Just curious, were these made for export? English instead of Cryllic (sp?).


----------



## TheRecklessOne (Jul 22, 2008)

Good question Gene. He found it in Georgia which used to be in the USSR I believe, but I didn't even think about it being stamped in English.:blink:


----------



## bigredc (Sep 1, 2007)

I found this wrench in a box of stuff I got this weekend. It's got something very unusual about it. 
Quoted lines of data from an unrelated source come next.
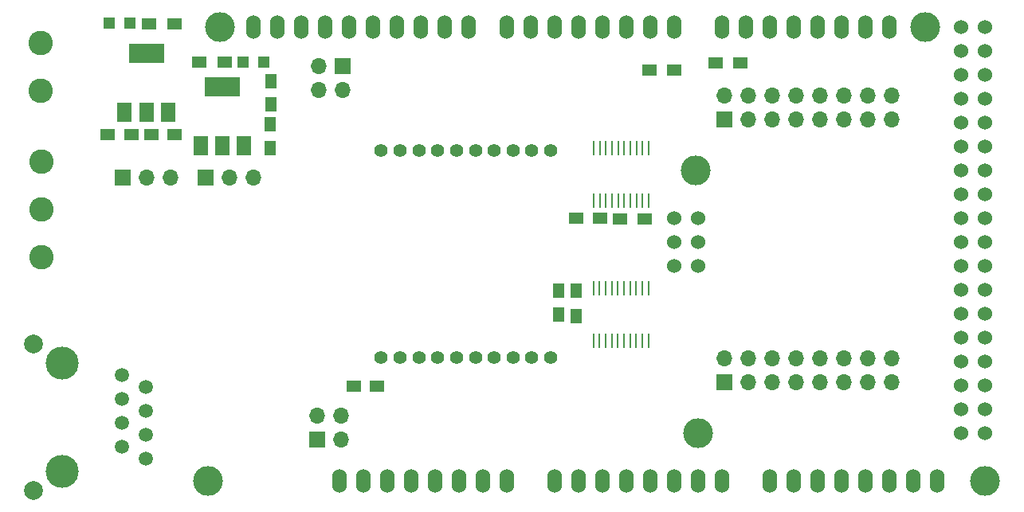
<source format=gbr>
G04 #@! TF.FileFunction,Soldermask,Top*
%FSLAX46Y46*%
G04 Gerber Fmt 4.6, Leading zero omitted, Abs format (unit mm)*
G04 Created by KiCad (PCBNEW 4.0.4-stable) date 04/28/17 11:07:38*
%MOMM*%
%LPD*%
G01*
G04 APERTURE LIST*
%ADD10C,0.100000*%
%ADD11R,1.500000X1.300000*%
%ADD12O,1.524000X2.540000*%
%ADD13C,3.175000*%
%ADD14C,1.524000*%
%ADD15R,1.250000X1.500000*%
%ADD16R,1.500000X1.250000*%
%ADD17R,1.200000X1.200000*%
%ADD18R,1.700000X1.700000*%
%ADD19O,1.700000X1.700000*%
%ADD20C,2.600000*%
%ADD21C,3.500000*%
%ADD22C,2.000000*%
%ADD23C,1.500000*%
%ADD24R,1.300000X1.500000*%
%ADD25R,0.250000X1.550000*%
%ADD26C,1.400000*%
%ADD27R,3.800000X2.000000*%
%ADD28R,1.500000X2.000000*%
G04 APERTURE END LIST*
D10*
D11*
X177650000Y-74800000D03*
X174950000Y-74800000D03*
D12*
X182710000Y-70180000D03*
X185250000Y-70180000D03*
X187790000Y-70180000D03*
X190330000Y-70180000D03*
X192870000Y-70180000D03*
X195410000Y-70180000D03*
X197950000Y-70180000D03*
X200490000Y-70180000D03*
X205570000Y-118440000D03*
X203030000Y-118440000D03*
X200490000Y-118440000D03*
X197950000Y-118440000D03*
X187790000Y-118440000D03*
X182710000Y-118440000D03*
X180170000Y-118440000D03*
X190330000Y-118440000D03*
X192870000Y-118440000D03*
X195410000Y-118440000D03*
X177630000Y-118440000D03*
X175090000Y-118440000D03*
X172550000Y-118440000D03*
X164930000Y-118440000D03*
X167470000Y-118440000D03*
X170010000Y-118440000D03*
X159850000Y-118440000D03*
X157310000Y-118440000D03*
X154770000Y-118440000D03*
X149690000Y-118440000D03*
X147150000Y-118440000D03*
X177630000Y-70180000D03*
X175090000Y-70180000D03*
X172550000Y-70180000D03*
X170010000Y-70180000D03*
X167470000Y-70180000D03*
X164930000Y-70180000D03*
X162390000Y-70180000D03*
X159850000Y-70180000D03*
X155786000Y-70180000D03*
X153246000Y-70180000D03*
X150706000Y-70180000D03*
X148166000Y-70180000D03*
X145626000Y-70180000D03*
X143086000Y-70180000D03*
X140546000Y-70180000D03*
X138006000Y-70180000D03*
X152230000Y-118440000D03*
D13*
X210650000Y-118440000D03*
X204300000Y-70180000D03*
X129370000Y-70180000D03*
X128100000Y-118440000D03*
D14*
X208110000Y-72720000D03*
X210650000Y-72720000D03*
X208110000Y-75260000D03*
X210650000Y-75260000D03*
X208110000Y-77800000D03*
X210650000Y-77800000D03*
X208110000Y-80340000D03*
X210650000Y-80340000D03*
X208110000Y-70180000D03*
X210650000Y-70180000D03*
X210650000Y-82880000D03*
X208110000Y-82880000D03*
X208110000Y-85420000D03*
X210650000Y-85420000D03*
X208110000Y-87960000D03*
X210650000Y-87960000D03*
X208110000Y-90500000D03*
X210650000Y-90500000D03*
X208110000Y-93040000D03*
X210650000Y-93040000D03*
X208110000Y-95580000D03*
X210650000Y-95580000D03*
X208110000Y-98120000D03*
X210650000Y-98120000D03*
X208110000Y-100660000D03*
X210650000Y-100660000D03*
X208110000Y-103200000D03*
X210650000Y-103200000D03*
X208110000Y-105740000D03*
X210650000Y-105740000D03*
X208110000Y-108280000D03*
X210650000Y-108280000D03*
X208110000Y-110820000D03*
X210650000Y-110820000D03*
X208110000Y-113360000D03*
X210650000Y-113360000D03*
X177630000Y-90500000D03*
X180170000Y-90500000D03*
X177630000Y-93040000D03*
X180170000Y-93040000D03*
X177630000Y-95580000D03*
X180170000Y-95580000D03*
D13*
X179916000Y-85420000D03*
X180170000Y-113360000D03*
D12*
X144610000Y-118440000D03*
X142070000Y-118440000D03*
X135466000Y-70180000D03*
X132926000Y-70180000D03*
D15*
X165320000Y-100730000D03*
X165320000Y-98230000D03*
D16*
X143560000Y-108390000D03*
X146060000Y-108390000D03*
X169700000Y-90540000D03*
X167200000Y-90540000D03*
D15*
X134720000Y-83050000D03*
X134720000Y-80550000D03*
D16*
X122040000Y-81600000D03*
X124540000Y-81600000D03*
X119940000Y-81590000D03*
X117440000Y-81590000D03*
D15*
X134740000Y-75920000D03*
X134740000Y-78420000D03*
D17*
X117610000Y-69790000D03*
X119810000Y-69790000D03*
X134020000Y-73920000D03*
X131820000Y-73920000D03*
D18*
X182950000Y-107970000D03*
D19*
X182950000Y-105430000D03*
X185490000Y-107970000D03*
X185490000Y-105430000D03*
X188030000Y-107970000D03*
X188030000Y-105430000D03*
X190570000Y-107970000D03*
X190570000Y-105430000D03*
X193110000Y-107970000D03*
X193110000Y-105430000D03*
X195650000Y-107970000D03*
X195650000Y-105430000D03*
X198190000Y-107970000D03*
X198190000Y-105430000D03*
X200730000Y-107970000D03*
X200730000Y-105430000D03*
D18*
X139660000Y-114040000D03*
D19*
X139660000Y-111500000D03*
X142200000Y-114040000D03*
X142200000Y-111500000D03*
D18*
X142360000Y-74350000D03*
D19*
X142360000Y-76890000D03*
X139820000Y-74350000D03*
X139820000Y-76890000D03*
D20*
X110370000Y-89560000D03*
X110370000Y-84480000D03*
X110370000Y-94640000D03*
D18*
X119010000Y-86160000D03*
D19*
X121550000Y-86160000D03*
X124090000Y-86160000D03*
D20*
X110280000Y-71910000D03*
X110280000Y-76990000D03*
D21*
X112630000Y-105910000D03*
X112630000Y-117410000D03*
D22*
X109580000Y-103860000D03*
X109580000Y-119460000D03*
D23*
X121520000Y-116105000D03*
X121520000Y-113565000D03*
X121520000Y-111025000D03*
X121520000Y-108485000D03*
X118980000Y-114835000D03*
X118980000Y-112295000D03*
X118980000Y-109755000D03*
X118980000Y-107215000D03*
D18*
X127800000Y-86210000D03*
D19*
X130340000Y-86210000D03*
X132880000Y-86210000D03*
D18*
X182970000Y-80050000D03*
D19*
X182970000Y-77510000D03*
X185510000Y-80050000D03*
X185510000Y-77510000D03*
X188050000Y-80050000D03*
X188050000Y-77510000D03*
X190590000Y-80050000D03*
X190590000Y-77510000D03*
X193130000Y-80050000D03*
X193130000Y-77510000D03*
X195670000Y-80050000D03*
X195670000Y-77510000D03*
X198210000Y-80050000D03*
X198210000Y-77510000D03*
X200750000Y-80050000D03*
X200750000Y-77510000D03*
D24*
X167220000Y-100920000D03*
X167220000Y-98220000D03*
D11*
X174520000Y-90560000D03*
X171820000Y-90560000D03*
X121810000Y-69820000D03*
X124510000Y-69820000D03*
X129830000Y-73920000D03*
X127130000Y-73920000D03*
X181980000Y-73970000D03*
X184680000Y-73970000D03*
D25*
X169035000Y-103590000D03*
X169685000Y-103590000D03*
X170335000Y-103590000D03*
X170985000Y-103590000D03*
X171635000Y-103590000D03*
X172285000Y-103590000D03*
X172935000Y-103590000D03*
X173585000Y-103590000D03*
X174235000Y-103590000D03*
X174885000Y-103590000D03*
X174885000Y-97990000D03*
X174235000Y-97990000D03*
X173585000Y-97990000D03*
X172935000Y-97990000D03*
X172285000Y-97990000D03*
X171635000Y-97990000D03*
X170985000Y-97990000D03*
X170335000Y-97990000D03*
X169685000Y-97990000D03*
X169035000Y-97990000D03*
D26*
X146500000Y-83320000D03*
X148500000Y-83320000D03*
X150500000Y-83320000D03*
X152500000Y-83320000D03*
X154500000Y-83320000D03*
X156500000Y-83320000D03*
X158500000Y-83320000D03*
X160500000Y-83320000D03*
X162500000Y-83320000D03*
X164500000Y-83320000D03*
X164500000Y-105320000D03*
X162500000Y-105320000D03*
X160500000Y-105320000D03*
X158500000Y-105320000D03*
X156500000Y-105320000D03*
X154500000Y-105320000D03*
X152500000Y-105320000D03*
X150500000Y-105320000D03*
X148500000Y-105320000D03*
X146500000Y-105320000D03*
D25*
X169065000Y-88660000D03*
X169715000Y-88660000D03*
X170365000Y-88660000D03*
X171015000Y-88660000D03*
X171665000Y-88660000D03*
X172315000Y-88660000D03*
X172965000Y-88660000D03*
X173615000Y-88660000D03*
X174265000Y-88660000D03*
X174915000Y-88660000D03*
X174915000Y-83060000D03*
X174265000Y-83060000D03*
X173615000Y-83060000D03*
X172965000Y-83060000D03*
X172315000Y-83060000D03*
X171665000Y-83060000D03*
X171015000Y-83060000D03*
X170365000Y-83060000D03*
X169715000Y-83060000D03*
X169065000Y-83060000D03*
D27*
X121530000Y-72980000D03*
D28*
X121530000Y-79280000D03*
X123830000Y-79280000D03*
X119230000Y-79280000D03*
D27*
X129630000Y-76520000D03*
D28*
X129630000Y-82820000D03*
X131930000Y-82820000D03*
X127330000Y-82820000D03*
M02*

</source>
Don't read this if your still guessing what it is.
The 5/16 end measures 1/2" and the 3/8" end is 9/16" If you know bolts you'll know that the measurments corrispond to the size of the bolt not the head. A 5/16" bolt uses a 1/2" wrench, and 3/8" uses 9/16". 
I have never seen this before.


----------



## woodnthings (Jan 24, 2009)

*I've needed this wrench all my life!*

I'm always guessing at the 1/2" or 9/16th socket or wrench, and usually am wrong. You'd think I'd have learned by now. DUH!:thumbdown: 
My old wrech collection is below. There's a strange one in there a combination wrench and hammer, but it has a mfgrs. or tool maker's stamp on it. The large one I think is a railroad wrench. It's about 23" long! My first wrench was a small monkey wrench similiar to the one shown, age 6 or 7 I think. FYI.:yes: bill


----------